My new table would like like this:
ID DAYS FREQUENCY DAYS DIFF
"ads" 20 3 2 (because 20-18)
"jwa" 45 2 NA (because no value greater than 45 for that id)
"mno" 4 1 NA
"ads" 13 3 NA
"jwa" 60 2 15
"ads" 18 3 5
Bonus: Is there a way to use the merge function?

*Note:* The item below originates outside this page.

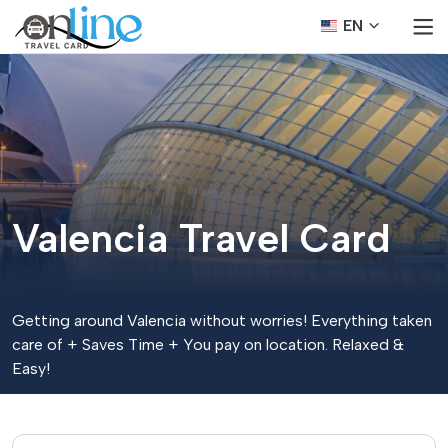
EN
Valencia Travel Card
Getting around Valencia without worries! Everything taken
care of + Saves Time + You pay on location. Relaxed &
Easy!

Here's an answer using dplyr:
require(dplyr)
mydata %>%
mutate(row.order = row_number()) %>% # row numbers added to preserve original row order
group_by(ID) %>%
arrange(DAYS) %>%
mutate(lag = lag(DAYS)) %>%
mutate(days.diff = DAYS - lag) %>%
ungroup() %>%
arrange(row.order) %>%
select(ID, DAYS, FREQUENCY, days.diff)
Output:
ID DAYS FREQUENCY days.diff
<fctr> <int> <int> <int>
1 ads 20 3 2
2 jwa 45 2 NA
3 mno 4 1 NA
4 ads 13 3 NA
5 jwa 60 2 15
6 ads 18 3 5
You can do this using dplyr and a quick loop:
library(dplyr)
# Rowwise data.frame creation because I'm too lazy not to copy-paste the example data
df <- tibble::frame_data(
~ID, ~DAYS, ~FREQUENCY,
"ads", 20, 3,
"jwa", 45, 2,
"mno", 4, 1,
"ads", 13, 3,
"jwa", 60, 2,
"ads", 18, 3
)
# Subtract each number in a numeric vector with the one following it
rolling_subtraction <- function(x) {
out <- vector('numeric', length(x))
for (i in seq_along(out)) {
out[[i]] <- x[i] - x[i + 1] # x[i + 1] is NA if the index is out of bounds
}
out
}
# Arrange data.frame in order of ID / Days and apply rolling subtraction
df %>%
arrange(ID, desc(DAYS)) %>%
group_by(ID) %>%
mutate(days_diff = rolling_subtraction(DAYS))